Bayern Munich’s 3-1 loss to RB Leipzig on the penultimate matchday of the Bundesliga season was perhaps the most massive blow since Thomas Tuchel has taken over as manager of the club for Julian Naglesmann. The club did fall out of both the DFB-Pokal and Champions League shortly after the board and front office decided to make the managerial switch so abruptly, but the Bundesliga title potentially slipping away is an incredibly bitter pill to swallow.
This would be the first time since the Jurgen Klopp era at Dortmund that a club besides Bayern would be lifting the Meisterschale. All of Bayern’s shortcomings this season, whether under Nagelsmann or Tuchel’s watch, would be compounded into Bayern’s first season since 2012 without silverware, but even then, they finished second in all three competitions. That wouldn’t be the case this time around if they lose out to Dortmund in the league after getting knocked out of both cups before the semi-finals.
After the defeat to RB Leipzig last weekend, tensions were at their highest — the highest they’ve been since Tuchel took charge back in March.

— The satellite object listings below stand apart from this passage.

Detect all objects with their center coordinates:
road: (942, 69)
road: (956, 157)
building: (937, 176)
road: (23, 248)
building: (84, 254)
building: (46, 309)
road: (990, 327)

The Bundesliga title was put in to serious jeopardy and harsh questions were asked by the press following the loss, but Tuchel started to come out in defense of himself, saying that a lot of the problems at the club already existed before he even arrived midway through the Rückrunde.
“We lost this game, completely lost and that’s because of our behavior. If we lose, I want to lose against a better team, a better form of the day. I don’t want to lose because the game just slips through our hands. Because nobody does what makes us strong and what also makes a team strong,” he had ranted after the Leipzig loss, suggesting that his players lacked the right mentality to close out the game, resulting in the 3-1 loss (via Tz).

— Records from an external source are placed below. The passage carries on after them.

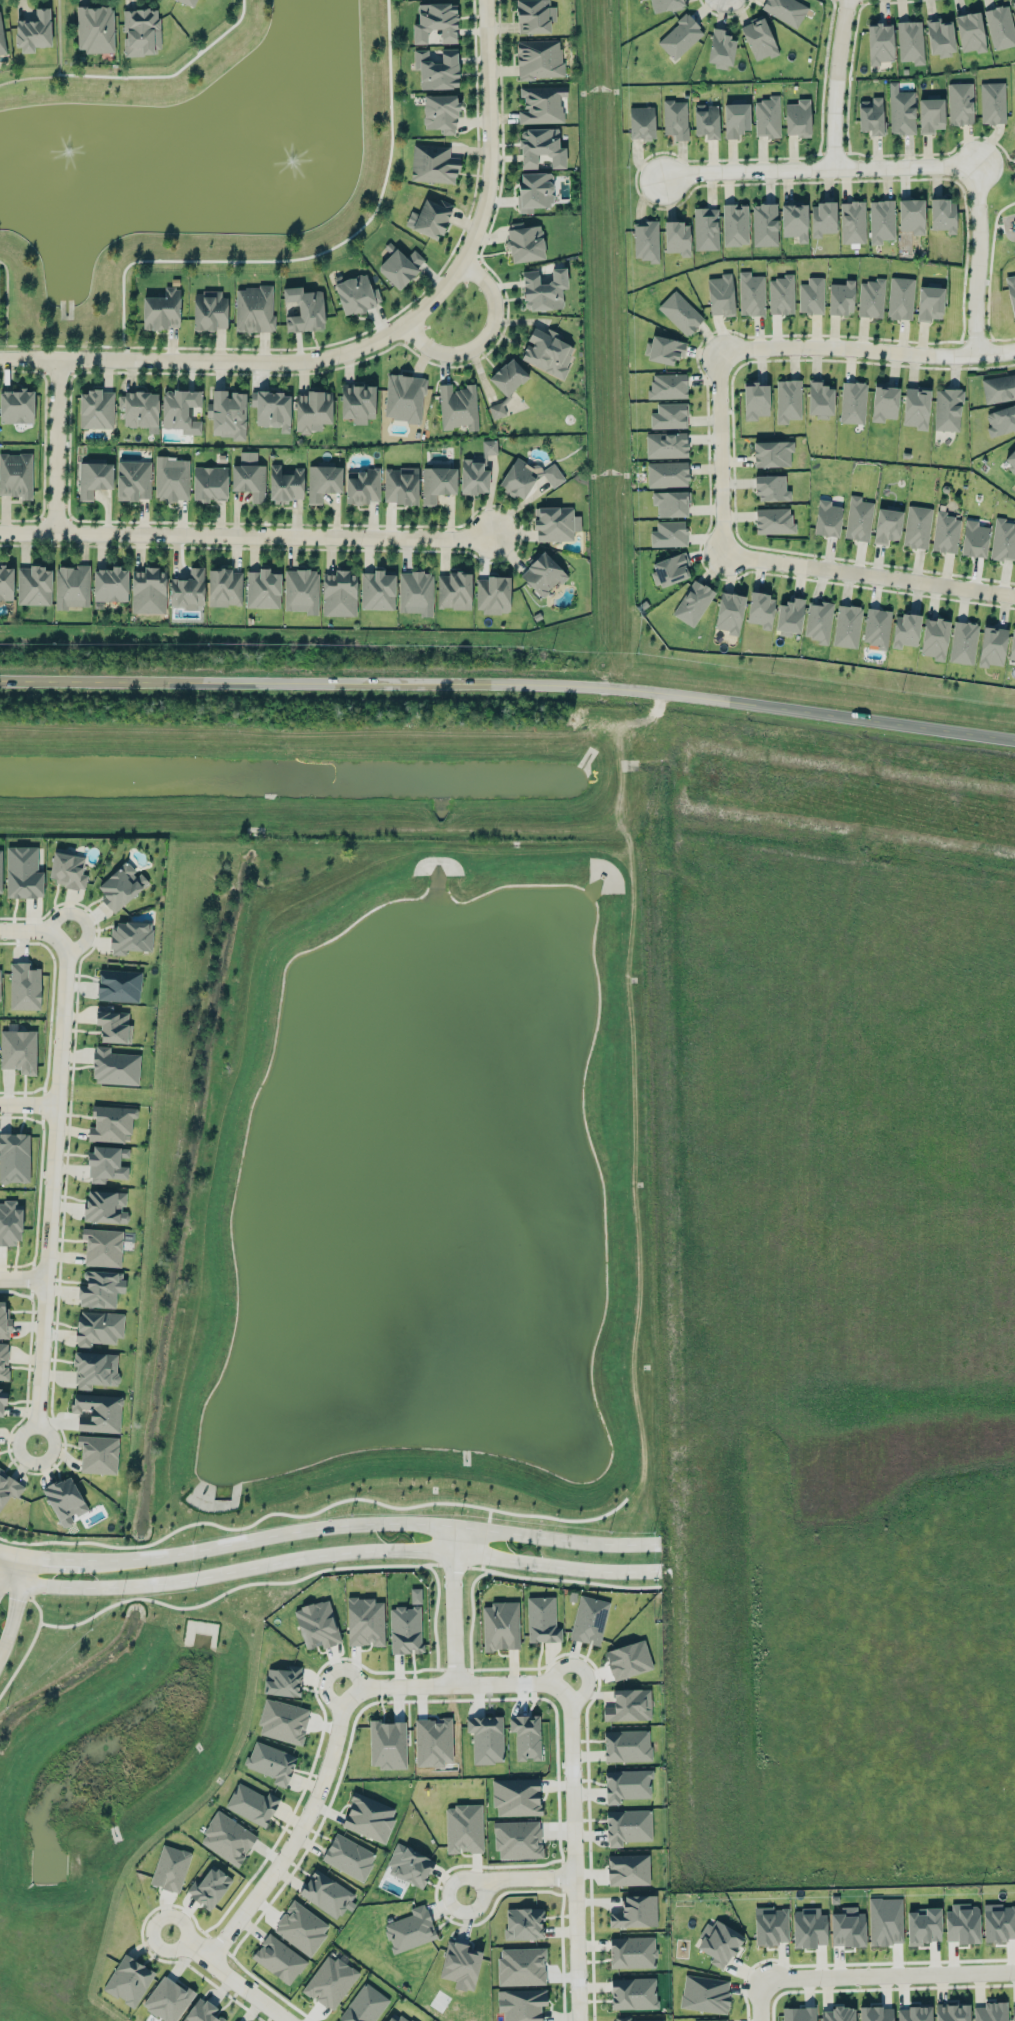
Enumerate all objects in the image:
building: (188, 2)
building: (666, 4)
building: (1014, 5)
building: (786, 10)
building: (534, 16)
building: (436, 22)
building: (1000, 27)
building: (95, 28)
building: (34, 31)
building: (141, 31)
building: (970, 32)
building: (940, 36)
building: (680, 37)
building: (2, 38)
building: (759, 39)
building: (910, 42)
building: (880, 43)
building: (720, 48)
building: (539, 58)
road: (55, 64)
building: (437, 69)
road: (836, 82)
building: (992, 102)
building: (960, 103)
building: (542, 104)
building: (901, 110)
building: (440, 113)
building: (931, 115)
building: (871, 116)
building: (767, 117)
building: (797, 118)
building: (675, 119)
building: (735, 119)
building: (706, 120)
building: (641, 122)
building: (540, 147)
fountain: (294, 150)
building: (433, 164)
fountain: (64, 165)
road: (820, 166)
building: (534, 191)
road: (998, 213)
building: (911, 215)
building: (943, 215)
road: (479, 216)
building: (430, 217)
building: (822, 218)
building: (881, 220)
building: (794, 221)
building: (852, 222)
building: (735, 224)
building: (764, 224)
building: (706, 228)
building: (677, 237)
building: (645, 240)
building: (525, 242)
road: (979, 259)
building: (400, 265)
building: (544, 290)
building: (1011, 291)
building: (356, 293)
road: (988, 293)
building: (721, 294)
building: (751, 294)
building: (781, 295)
building: (811, 296)
building: (841, 297)
building: (871, 298)
building: (900, 298)
building: (930, 303)
road: (2, 304)
building: (254, 308)
building: (304, 309)
building: (162, 310)
building: (210, 310)
building: (680, 313)
road: (483, 339)
road: (63, 346)
road: (867, 347)
building: (664, 349)
road: (1, 351)
building: (547, 351)
road: (164, 359)
building: (508, 377)
building: (668, 385)
building: (998, 388)
building: (404, 397)
building: (820, 399)
building: (755, 400)
building: (788, 400)
building: (358, 402)
building: (853, 402)
building: (884, 403)
building: (16, 406)
building: (458, 407)
building: (916, 407)
building: (139, 408)
building: (96, 409)
building: (272, 409)
building: (947, 409)
building: (180, 410)
building: (313, 410)
building: (497, 410)
building: (227, 414)
building: (669, 416)
building: (1001, 421)
road: (53, 443)
building: (666, 445)
road: (722, 452)
building: (772, 453)
building: (1010, 460)
building: (477, 471)
building: (667, 474)
building: (16, 475)
building: (249, 476)
building: (526, 477)
building: (94, 478)
building: (172, 478)
building: (133, 480)
building: (323, 480)
building: (438, 482)
building: (209, 483)
building: (285, 483)
building: (400, 485)
building: (362, 486)
building: (771, 488)
building: (671, 503)
building: (827, 518)
building: (858, 518)
building: (774, 520)
building: (555, 523)
building: (887, 525)
building: (917, 526)
road: (247, 532)
building: (945, 532)
building: (669, 534)
building: (974, 539)
building: (1003, 540)
building: (670, 569)
road: (869, 573)
building: (543, 574)
building: (6, 583)
building: (110, 584)
building: (34, 585)
building: (72, 586)
building: (224, 587)
building: (263, 589)
building: (149, 590)
building: (188, 590)
building: (377, 590)
building: (454, 590)
building: (302, 591)
building: (416, 592)
building: (339, 593)
building: (493, 594)
building: (693, 603)
building: (760, 609)
building: (729, 612)
building: (790, 617)
building: (818, 621)
building: (847, 626)
building: (877, 627)
building: (905, 630)
building: (934, 638)
building: (963, 642)
building: (992, 645)
building: (1012, 645)
road: (509, 683)
road: (582, 829)
building: (68, 870)
building: (23, 872)
building: (1, 873)
building: (121, 886)
road: (35, 930)
building: (131, 937)
building: (0, 978)
building: (119, 985)
building: (25, 986)
building: (113, 1024)
road: (972, 1048)
building: (19, 1050)
building: (115, 1067)
road: (29, 1104)
building: (111, 1123)
building: (14, 1157)
building: (107, 1163)
road: (52, 1187)
building: (105, 1206)
building: (10, 1222)
road: (863, 1234)
building: (103, 1247)
road: (23, 1278)
building: (100, 1288)
building: (4, 1322)
building: (98, 1328)
building: (4, 1361)
building: (95, 1369)
building: (2, 1401)
building: (98, 1412)
building: (98, 1454)
building: (8, 1487)
building: (65, 1500)
road: (329, 1526)
road: (0, 1547)
road: (0, 1550)
road: (343, 1553)
road: (455, 1605)
road: (18, 1607)
building: (542, 1620)
building: (589, 1620)
building: (365, 1621)
building: (317, 1624)
building: (501, 1625)
building: (405, 1629)
building: (628, 1659)
building: (283, 1681)
road: (458, 1683)
building: (629, 1705)
building: (283, 1721)
building: (526, 1736)
building: (486, 1738)
building: (433, 1741)
building: (388, 1744)
building: (626, 1745)
building: (271, 1762)
building: (627, 1785)
building: (516, 1797)
building: (252, 1804)
building: (369, 1817)
building: (627, 1826)
building: (464, 1828)
road: (298, 1833)
building: (227, 1838)
building: (518, 1839)
road: (575, 1851)
building: (349, 1857)
building: (409, 1865)
building: (170, 1868)
building: (628, 1869)
road: (518, 1877)
building: (208, 1887)
building: (326, 1893)
building: (635, 1912)
building: (885, 1921)
building: (999, 1922)
building: (524, 1923)
building: (962, 1923)
building: (771, 1925)
building: (924, 1926)
building: (301, 1927)
building: (808, 1927)
building: (847, 1927)
building: (410, 1929)
building: (718, 1943)
building: (632, 1951)
building: (279, 1959)
building: (461, 1965)
building: (521, 1966)
road: (888, 1975)
road: (228, 1976)
building: (128, 1980)
building: (330, 1981)
building: (633, 1993)
building: (705, 1994)
building: (168, 1999)
road: (761, 2000)
building: (364, 2004)
building: (521, 2004)
building: (202, 2011)
building: (991, 2011)
building: (915, 2012)
building: (952, 2012)
building: (1013, 2012)
building: (876, 2013)
building: (799, 2014)
building: (838, 2014)
building: (396, 2017)
building: (638, 2019)
building: (712, 2019)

In the same line of questioning Tuchel faced about the teams sputtering performance levels, Tuchel slightly absolved himself of some blame, at least indirectly, by explaining that the root problems existed well before he took over as manager of Bayern. “If everything had been fine, there would have been no need to change coaches,” he said, insinuating that he had little to do with the pre-existing problems at the club.
Sport Bild’s Christian Falk was recently on “Lage der Liga” and analyzed Tuchel’s remark about the club making the decision to bring him in to replace Nagelsmann because of the problems that were already evident. “That was the first time that there was a small tip against Nagelsmann. Translated, that means: what there is now, everything to work through, Tuchel just does not manage in the short time,” Falk said.
“Tuchel has never kicked up a fuss. But now you notice how thin-skinned he becomes and that it slowly comes up. He always says he’s in charge now, but it’s already come through that he’s not responsible for everything that’s happening now, because he’s only been there for a few weeks,” Falk continued in his assessment of the situation.